Numerous insect species are repelled by active ingredients in the neem seed. The insects find the taste and smell of neem unpleasant, they avoid the plants that have been treated with neem extracts. Other insects die some time after by eating leaves or other parts of the plant treated with these substances. Neem alter the behaviour in some insects or reduce their ability to lay eggs. Other pest species are affected minimally or not at all by the neem substances, probably as a result of their hidden biology.
A sprayer can be used for this purpose.The rough particles must first be filtered out of the mixture to prevent clogging the nozzle. This is done by covering a bucket or similar container with a coarse cloth or gauze through which the mixture is poured. The sprayer is filled with the filtered solution to be used on the vegetable crops.

Anti-Fertility Properties

In first century B.C., Charak gave a detailed method of using neem as a contraceptive. Neem reduces chances of pregnancy without inhibiting sperm production. Neem or Azadirachta indica has shown to be relatively inexpensive birth control agent for both men and women. The intra-vaginal application of neem oil, prior to coitus can prevent pregnancy.

Antiviral Properties

Neem leaves have often been used in India to treat viral diseases as it absorbs and eliminates virus.
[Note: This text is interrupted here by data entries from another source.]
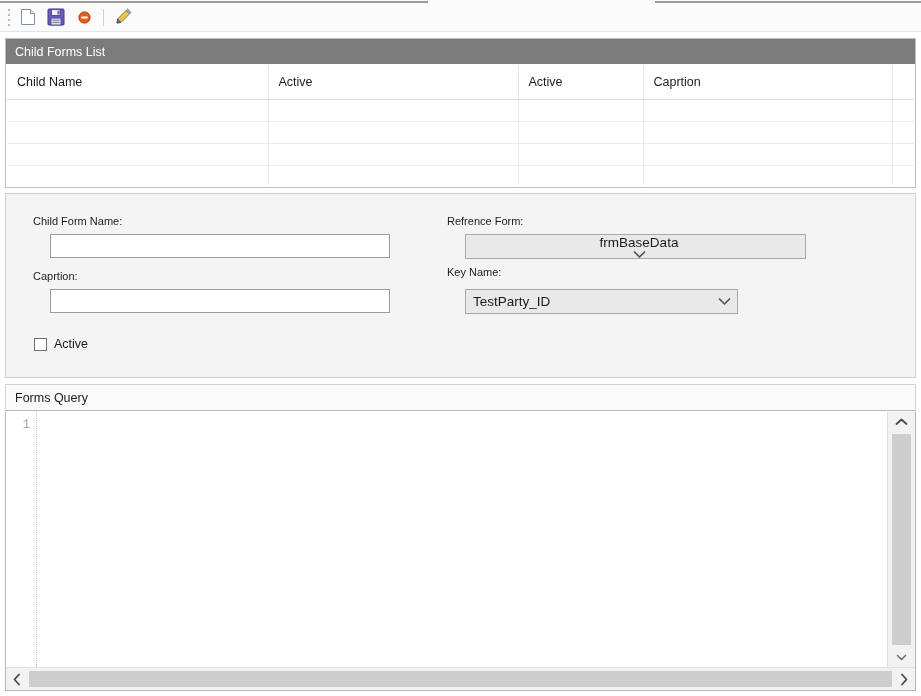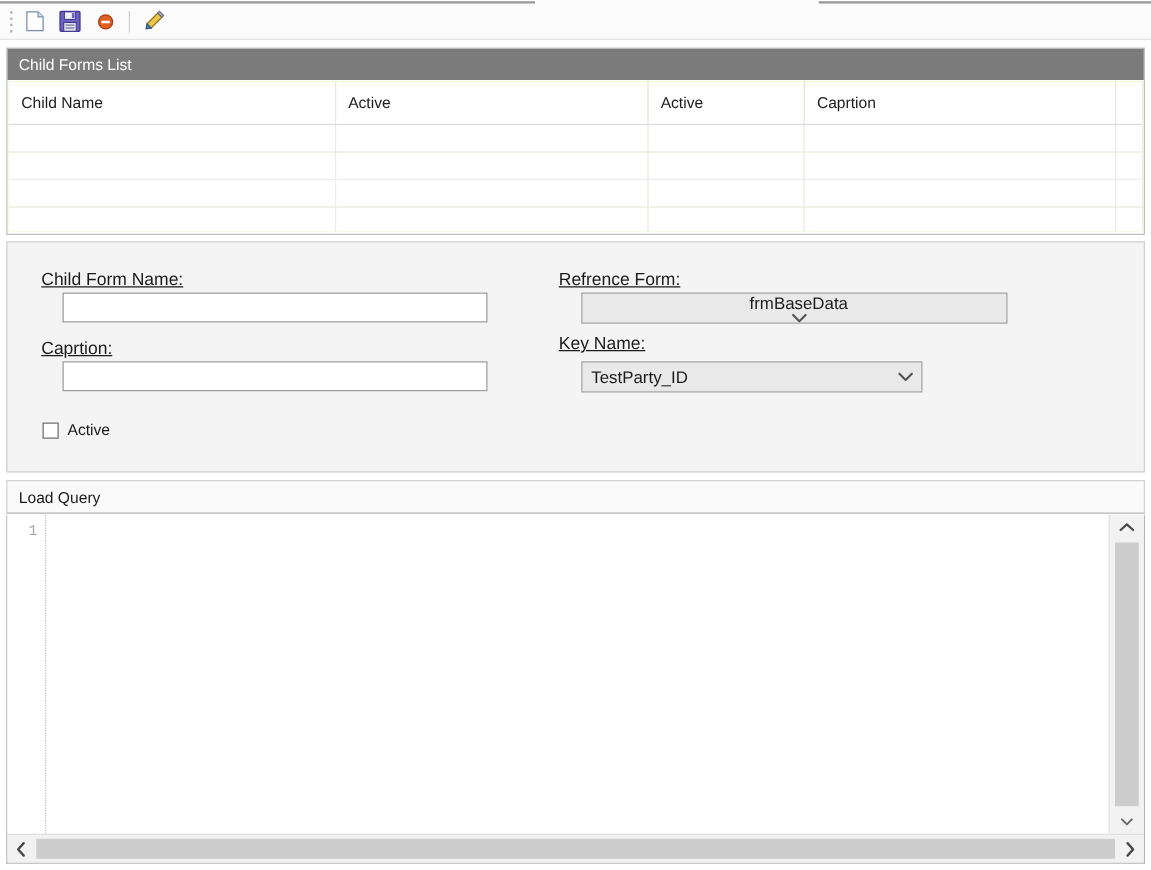--- a/index.html
+++ b/index.html
@@ -88,21 +88,21 @@
     font-size: 12.5px;
     display: flex;
     align-items: center;
     padding-left: 9px;
     box-sizing: border-box;
   }
   .grid {
     position: absolute;
     left: 1px; top: 26px;
     width: 907px; height: 120px;
-    background: #bef264;
+    background: #b91c1c;
     overflow: hidden;
   }
   .grid table {
     border-collapse: collapse;
     width: 907px;
     table-layout: fixed;
   }
   .grid th {
     height: 34px;
     font-weight: normal;
@@ -129,24 +129,23 @@
   .formpanel {
     position: absolute;
     left: 5px; top: 193px;
     width: 911px; height: 185px;
     background: #f4f4f4;
     border: 1px solid #cfcfcf;
     box-sizing: border-box;
   }
   .field-label {
     position: absolute;
-    font-size: 14px;
+    font-size: 11px;
     color: #1b1b1b;
     white-space: nowrap;
-    text-decoration: underline;
   }
   .txtbox {
     position: absolute;
     background: #ffffff;
     border: 1px solid #9b9b9b;
     box-sizing: border-box;
     font-family: "Liberation Sans", sans-serif;
     font-size: 13px;
     color: #1b1b1b;
     padding: 0 4px;
@@ -431,21 +430,21 @@
       </svg>
     </span>
   </div>
 
   <div class="chkrow" style="left:28px; top:143px;">
     <span class="chkbox"></span>
     <span class="chklabel">Active</span>
   </div>
 </div>
 
-<div class="lq-header">Load Query</div>
+<div class="lq-header">Forms Query</div>
 
 <div class="editor-wrap">
 
   <div class="editor-surface">
     <div class="gutter">
       <span class="lineno">1</span>
     </div>
     <div class="gutter-divider"></div>
     <div class="code-area"></div>
   </div>

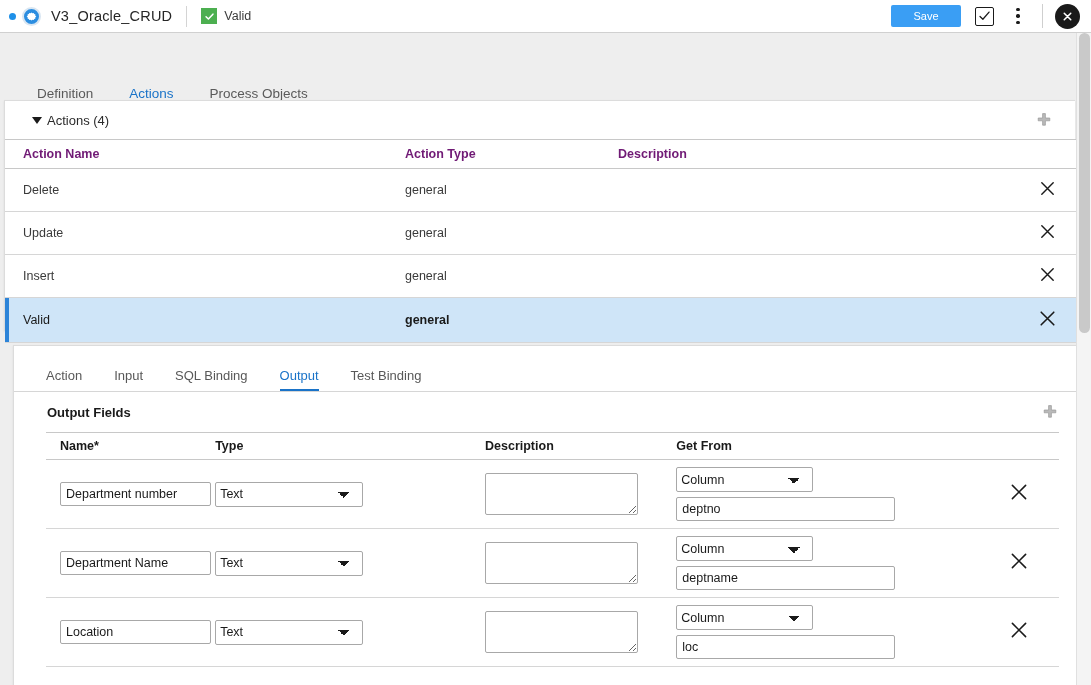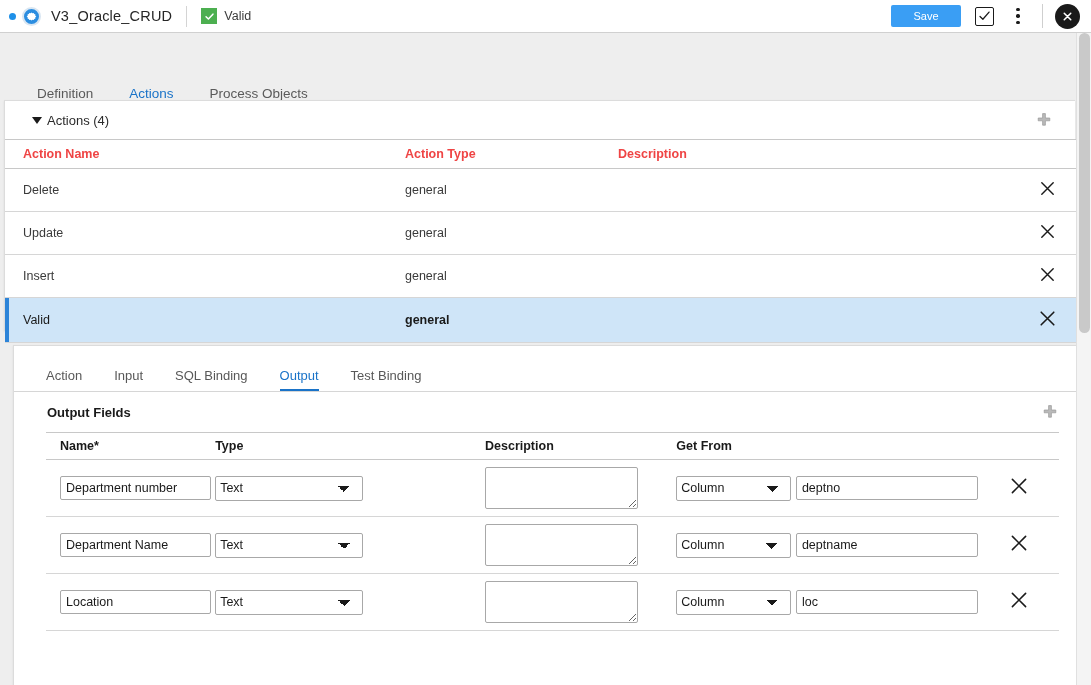--- a/index.html
+++ b/index.html
@@ -122,21 +122,21 @@
   }
   .actions-head-label { font-size: 13px; color: #2b2b2b; }
   .plus-icon {
     position: absolute; right: 22px; top: 50%;
     transform: translateY(-50%);
     width: 18px; height: 18px; cursor: pointer;
   }
 
   table.grid { width: 100%; border-collapse: collapse; table-layout: fixed; }
   table.grid th {
-    font-size: 12.5px; color: #ef4444; font-weight: bold;
+    font-size: 12.5px; color: #701a75; font-weight: bold;
     text-align: left; padding: 7px 0 7px 0;
     border-top: 1px solid #c8c8c8; border-bottom: 1px solid #c8c8c8;
     background: #ffffff;
   }
   table.grid td {
     font-size: 12.5px; color: #3a3a3a;
     padding: 10px 0; border-bottom: 1px solid #d6d6d6;
     background: #ffffff;
   }
   .col-name  { width: 400px; padding-left: 18px !important; }
@@ -222,21 +222,21 @@
     background-size: 6px 6px, 6px 6px;
     background-repeat: no-repeat;
   }
   textarea.desc {
     width: 153px; height: 42px;
     border: 1px solid #a8a8a8; border-radius: 2px;
     font-size: 12.5px; font-family: inherit; color: #1a1a1a;
     padding: 3px 5px; background: #fff; outline: none;
     resize: both; display: block;
   }
-  .from-stack { display: flex; flex-direction: row; gap: 5px; }
+  .from-stack { display: flex; flex-direction: column; gap: 5px; }
   select.sel-from { width: 137px; }
   input.txt-from { width: 219px; }
   .x-big { cursor: pointer; display: inline-block; }
 
   
   .scrollbar {
     position: absolute; right: 0; top: 33px;
     width: 15px; height: 652px;
     background: #f4f4f4; border-left: 1px solid #e0e0e0;
   }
As a preventive measure, you can prepare a neem paste and apply it on the affected area. It is very useful for treating warts, chicken pox, and small pox. This is because neem absorbs the virus and prevents it from entering unaffected areas.

It is sometimes used to treat hepatitis A virus and hepatitis B virus, and “mono” or “the kissing disease” (mononucleosis), caused by the Epstein-Barr virus.